Atención integral a las personas con discapacidad: La deuda pendiente
El nuevo gobierno tiene la oportunidad de asumir un mayor grado de compromiso y respuesta ante las necesidades específicas de las personas con discapacidad, uno de los grupos más vulnerados por las viejas prácticas de exclusión, marcado por la pobreza, la violencia y la falta de oportunidades, y que por –lo tanto– requiere atención integral y medidas de equiparación para poder desplegar sus capacidades resilientes y sus competencias actuales y potenciales, considerando que viven en un entorno con barreras de acceso que van desde lo arquitectónico, hasta lo tecnológico y comunicacional, además de enfrentar la estigmatización social y la indiferencia política, constituyendo –todo esto– un bloqueo para el goce de los bienes jurídicos, económicos y sociales que define nuestra Constitución.

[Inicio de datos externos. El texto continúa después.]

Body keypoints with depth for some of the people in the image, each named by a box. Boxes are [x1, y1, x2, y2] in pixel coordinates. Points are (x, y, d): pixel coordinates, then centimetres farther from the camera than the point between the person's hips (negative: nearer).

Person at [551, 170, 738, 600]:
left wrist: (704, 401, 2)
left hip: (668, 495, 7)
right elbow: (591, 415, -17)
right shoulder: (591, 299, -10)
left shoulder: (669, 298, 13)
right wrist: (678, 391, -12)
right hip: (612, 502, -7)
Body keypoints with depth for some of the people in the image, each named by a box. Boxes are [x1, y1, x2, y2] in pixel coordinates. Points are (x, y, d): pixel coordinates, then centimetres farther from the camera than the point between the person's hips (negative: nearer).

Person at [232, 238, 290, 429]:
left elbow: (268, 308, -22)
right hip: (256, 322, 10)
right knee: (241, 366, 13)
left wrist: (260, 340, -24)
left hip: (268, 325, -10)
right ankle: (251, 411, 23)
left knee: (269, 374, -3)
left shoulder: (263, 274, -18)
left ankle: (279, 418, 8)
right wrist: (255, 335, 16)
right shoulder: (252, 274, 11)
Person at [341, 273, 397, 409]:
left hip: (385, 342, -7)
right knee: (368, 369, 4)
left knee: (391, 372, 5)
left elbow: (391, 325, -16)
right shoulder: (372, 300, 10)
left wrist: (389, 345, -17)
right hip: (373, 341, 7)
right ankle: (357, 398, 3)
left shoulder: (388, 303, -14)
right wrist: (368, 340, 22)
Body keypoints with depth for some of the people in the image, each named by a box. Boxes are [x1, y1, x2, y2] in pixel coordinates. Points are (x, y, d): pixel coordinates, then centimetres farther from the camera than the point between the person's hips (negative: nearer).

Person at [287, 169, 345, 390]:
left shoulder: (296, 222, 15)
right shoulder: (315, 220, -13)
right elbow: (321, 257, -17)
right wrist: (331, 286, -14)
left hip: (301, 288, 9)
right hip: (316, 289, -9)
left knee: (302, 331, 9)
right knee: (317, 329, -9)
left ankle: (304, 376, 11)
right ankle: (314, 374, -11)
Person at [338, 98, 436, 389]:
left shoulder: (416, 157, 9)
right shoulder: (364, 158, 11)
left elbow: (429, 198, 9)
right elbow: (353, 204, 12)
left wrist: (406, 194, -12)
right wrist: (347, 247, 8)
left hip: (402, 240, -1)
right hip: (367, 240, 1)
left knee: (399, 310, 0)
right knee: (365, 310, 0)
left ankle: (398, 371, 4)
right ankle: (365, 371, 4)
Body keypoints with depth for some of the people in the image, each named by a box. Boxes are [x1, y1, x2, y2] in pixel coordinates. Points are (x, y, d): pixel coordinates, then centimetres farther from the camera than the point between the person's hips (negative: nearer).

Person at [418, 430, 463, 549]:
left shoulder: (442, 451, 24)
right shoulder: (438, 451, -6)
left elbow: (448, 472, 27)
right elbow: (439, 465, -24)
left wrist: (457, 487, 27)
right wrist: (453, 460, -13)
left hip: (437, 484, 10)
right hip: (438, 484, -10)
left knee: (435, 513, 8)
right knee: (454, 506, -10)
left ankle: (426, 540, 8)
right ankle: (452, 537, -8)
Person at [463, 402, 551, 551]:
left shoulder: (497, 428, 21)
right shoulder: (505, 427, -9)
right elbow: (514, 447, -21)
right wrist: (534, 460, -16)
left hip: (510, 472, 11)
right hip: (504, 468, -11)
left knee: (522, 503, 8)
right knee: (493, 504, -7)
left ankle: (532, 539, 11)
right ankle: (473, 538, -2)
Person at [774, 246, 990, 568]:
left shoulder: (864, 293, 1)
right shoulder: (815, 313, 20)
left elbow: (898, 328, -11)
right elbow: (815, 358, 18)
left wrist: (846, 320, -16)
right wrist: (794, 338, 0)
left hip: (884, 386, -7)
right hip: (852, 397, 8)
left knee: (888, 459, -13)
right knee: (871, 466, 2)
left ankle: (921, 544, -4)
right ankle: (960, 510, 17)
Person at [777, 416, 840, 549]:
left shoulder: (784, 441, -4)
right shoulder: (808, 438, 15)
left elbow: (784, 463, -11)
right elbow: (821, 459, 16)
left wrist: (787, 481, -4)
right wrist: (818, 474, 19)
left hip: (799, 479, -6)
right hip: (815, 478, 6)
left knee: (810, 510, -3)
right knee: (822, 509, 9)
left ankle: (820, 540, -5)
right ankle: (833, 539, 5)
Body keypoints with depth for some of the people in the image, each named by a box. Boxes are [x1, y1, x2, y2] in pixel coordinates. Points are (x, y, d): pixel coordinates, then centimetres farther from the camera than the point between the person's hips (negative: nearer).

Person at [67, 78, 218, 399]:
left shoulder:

La atención integral a esta población es un asunto de alta ética política, que parte de “reconocer” la diferencia y la diversidad, además de comprender que la discapacidad está en el entorno, en el contexto y en las dinámicas propias de la sociedad, del mercado y del Estado, lo cual exige una “de-construcción” de la visión y lingüística que habla de invalidez, la discursiva que habla de caridad y altruismo y de la práctica política que responde con “ayudas”.

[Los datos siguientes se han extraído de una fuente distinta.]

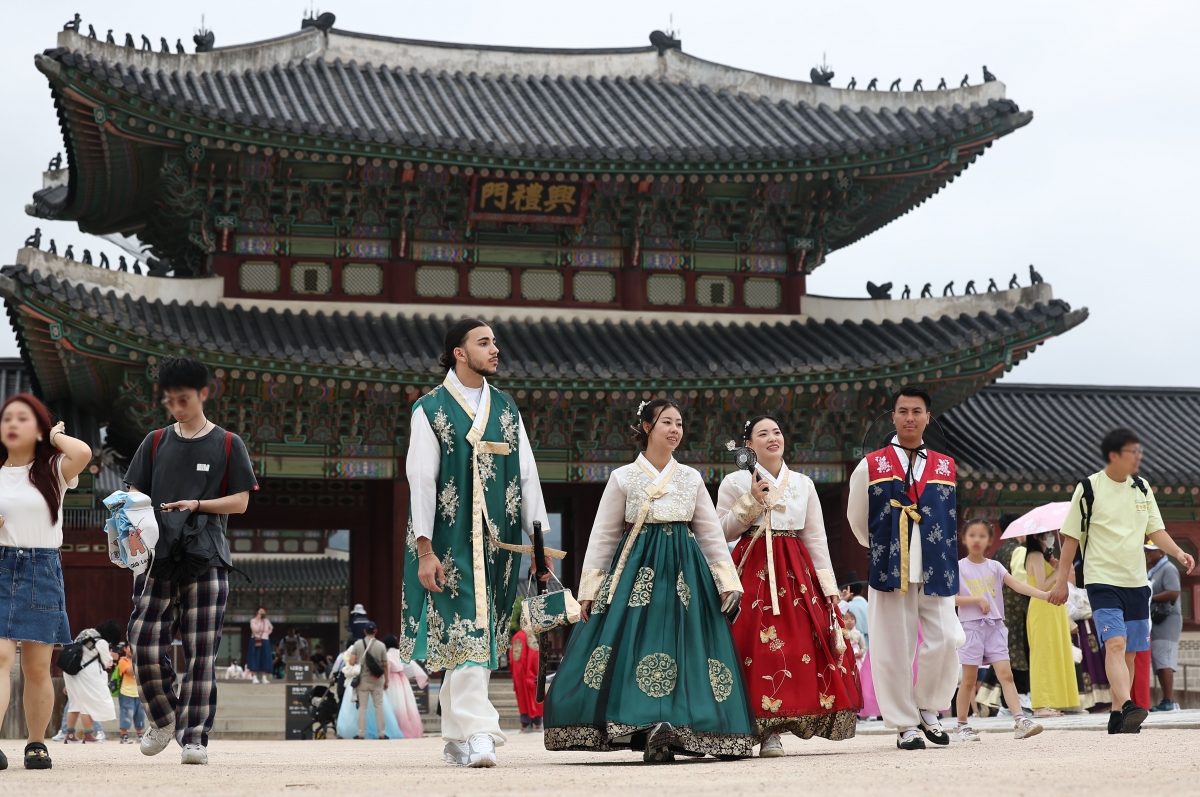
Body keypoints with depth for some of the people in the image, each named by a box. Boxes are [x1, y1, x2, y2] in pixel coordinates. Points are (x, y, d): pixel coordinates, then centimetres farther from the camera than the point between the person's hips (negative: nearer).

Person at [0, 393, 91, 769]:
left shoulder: (52, 472, 4)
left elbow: (83, 453, -17)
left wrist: (55, 434, 0)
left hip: (42, 571, 0)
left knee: (37, 667, 3)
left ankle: (36, 744, 16)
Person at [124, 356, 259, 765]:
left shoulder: (228, 445, 7)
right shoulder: (156, 442, 14)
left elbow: (241, 501, 4)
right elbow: (134, 495, 14)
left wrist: (197, 505, -10)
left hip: (206, 560, -2)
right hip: (158, 557, 2)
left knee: (201, 654, -6)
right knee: (145, 646, -5)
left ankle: (194, 737, -3)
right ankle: (164, 718, 19)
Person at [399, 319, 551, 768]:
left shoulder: (507, 409, 12)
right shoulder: (430, 409, -1)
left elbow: (527, 475, 11)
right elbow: (420, 481, -6)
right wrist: (424, 550, -13)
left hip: (498, 542, 5)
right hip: (452, 542, -5)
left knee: (475, 638, 8)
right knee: (466, 634, -12)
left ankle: (456, 740, 15)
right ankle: (478, 734, -17)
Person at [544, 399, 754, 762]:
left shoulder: (692, 479, 12)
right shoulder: (623, 477, 6)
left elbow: (712, 534, 11)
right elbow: (603, 535, 5)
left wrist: (728, 582, 1)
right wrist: (589, 588, -1)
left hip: (685, 571, 2)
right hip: (637, 569, -2)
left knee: (682, 647, -6)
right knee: (635, 645, -13)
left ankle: (671, 728, -7)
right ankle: (650, 729, -13)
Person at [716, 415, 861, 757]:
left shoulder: (803, 484, 14)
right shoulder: (735, 482, 6)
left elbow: (816, 538, 12)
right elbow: (722, 532, 1)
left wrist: (828, 586, 5)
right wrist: (751, 501, -10)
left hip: (796, 572, 3)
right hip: (753, 571, -3)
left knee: (803, 639, -8)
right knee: (758, 645, -11)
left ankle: (772, 729, -3)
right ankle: (766, 728, -6)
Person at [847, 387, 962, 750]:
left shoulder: (946, 467, 10)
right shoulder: (871, 467, 4)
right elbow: (857, 519, 14)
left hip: (936, 570, 2)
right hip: (889, 570, -2)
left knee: (944, 640, -9)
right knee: (895, 647, -2)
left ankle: (928, 708, 12)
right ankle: (905, 724, 6)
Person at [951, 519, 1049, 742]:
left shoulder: (994, 567, 8)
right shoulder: (959, 567, 1)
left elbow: (1017, 585, -4)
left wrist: (1043, 594, -19)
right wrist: (977, 599, -17)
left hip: (995, 626, 2)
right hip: (971, 626, -2)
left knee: (1005, 673, -9)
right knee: (969, 679, 2)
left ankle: (1020, 720, -18)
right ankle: (961, 726, 11)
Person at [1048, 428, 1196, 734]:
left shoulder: (1142, 488, 9)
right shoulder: (1089, 488, -6)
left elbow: (1156, 530, 13)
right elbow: (1071, 536, -2)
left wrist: (1178, 552, -6)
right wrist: (1062, 582, -2)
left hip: (1136, 582, 6)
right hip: (1102, 580, -6)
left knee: (1130, 652, 7)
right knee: (1115, 643, -22)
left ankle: (1117, 716, 17)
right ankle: (1127, 707, -35)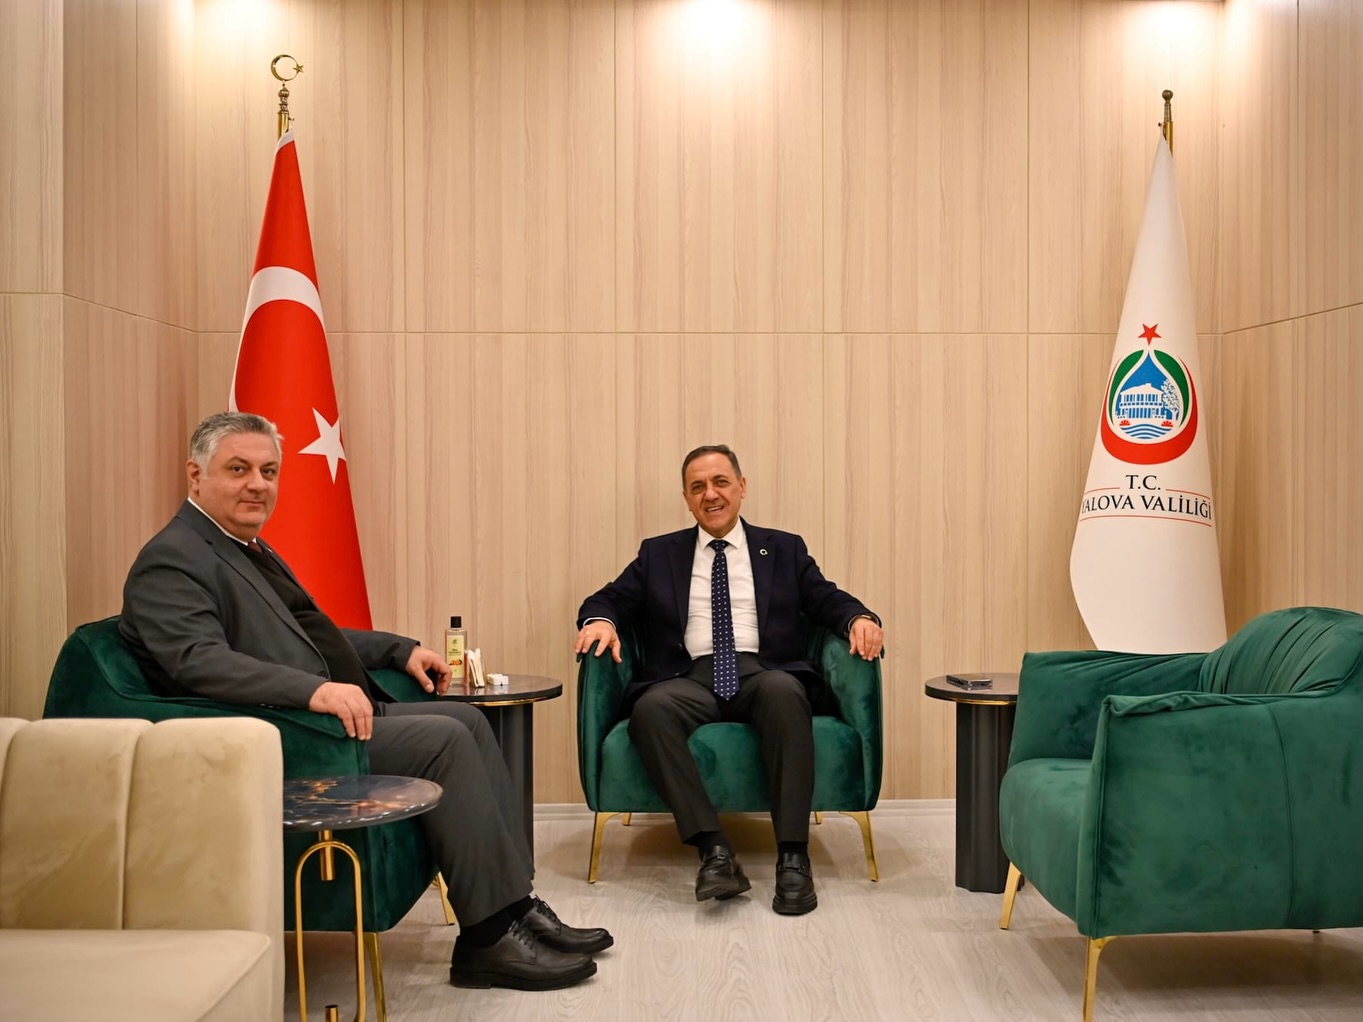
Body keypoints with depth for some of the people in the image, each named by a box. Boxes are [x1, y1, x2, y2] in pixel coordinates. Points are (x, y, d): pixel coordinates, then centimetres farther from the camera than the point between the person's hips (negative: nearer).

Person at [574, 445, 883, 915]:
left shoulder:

Reconocer la diferencia parte de comprender que hay diversidad en los tipos de discapacidad, y que en cada tipología hay dimensiones y características específicas –como en el caso del espectro autista– y que cada condición requiere una mirada profunda y una respuesta efectiva, extendida hacia las personas que están a cargo de su cuidado y que –por tal situación– también están en condiciones de exclusión. Lo que se exige –para este sector– es una Política de Estado que articule las capacidades nacionales con sus necesidades específicas; se requieren enfoques, criterios y acciones de nueva generación centradas en parámetros de justicia, equidad e igualdad, más que todo si se reconoce que hay doble vulneración cuando se habla de mujeres pobres, niños y niñas, jóvenes víctimas y personas mayores cuya condición de discapacidad los lleva al límite de la exclusión o mendicidad.
Una política seria, para este sector, se tomaría como tal si construye, fortalece o amplía la institucionalidad para atender sus demandas, si se asegura que esta institucionalidad esté revestida de autonomía técnica y de gestión, si se le asignan y garantizan suficientes recursos financieros, si se le dota de un nuevo marco jurídico y se amplía y fortalece la organización civil de y para personas con discapacidad.
Una política de Estado, para este sector, debería centrarse en la eliminación o reducción significativa de las barreras de acceso (urbanísticas, sociales, jurídicas, tecnológicas); debería enfocarse en prevenir seriamente la discapacidad y asegurar medidas efectivas de equiparación, rehabilitación e inserción, de manera que puedan acceder a las oportunidades del entorno en condiciones de equidad e igualdad y garantizar el disfrute mínimo de la vida autónoma en los contextos familiares, comunitarios, educativos y laborales.
Una prueba de compromiso político para este sector sería la creación de una unidad semiautónoma (desvinculada del Despacho Presidencial) o un viceministerio que asuma las responsabilidades de vigilancia y rectoría, generación de estadística y diseño de servicios públicos focalizados al sector, además de la promoción de un moderno sistema de evaluación, acreditación y certificación para el trabajo.
El gran compromiso –entonces– exige trabajar para transformar, para reivindicar y empoderar, asegurando una oportuna prestación de servicios de atención a la salud, la educación inclusiva, y la inserción laboral y productiva, además de la construcción e instalación de una nueva cultura de reconocimiento, respeto y acompañamiento social, político y económico. ¡Tú eres responsable de la responsabilidad del Otro! (Emmanuel Levinas).